EXERCISE GOAL >> Print the whole listing again exactly as it stands, leaving out any images.

EXCERPTED DATA >>
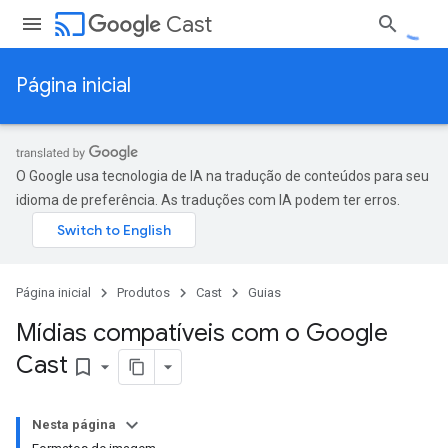
cast
Cast
Página inicial
O Google usa tecnologia de IA na tradução de conteúdos para seu
idioma de preferência. As traduções com IA podem ter erros.
Página inicial
Produtos
Cast
Guias
Mídias compatíveis com o Google
Cast
bookmark_border
Nesta página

YOUR RESPONSE >>
cast
Cast
Página inicial
O Google usa tecnologia de IA na tradução de conteúdos para seu
idioma de preferência. As traduções com IA podem ter erros.
Página inicial
Produtos
Cast
Guias
Mídias compatíveis com o Google
Cast
bookmark_border
Nesta página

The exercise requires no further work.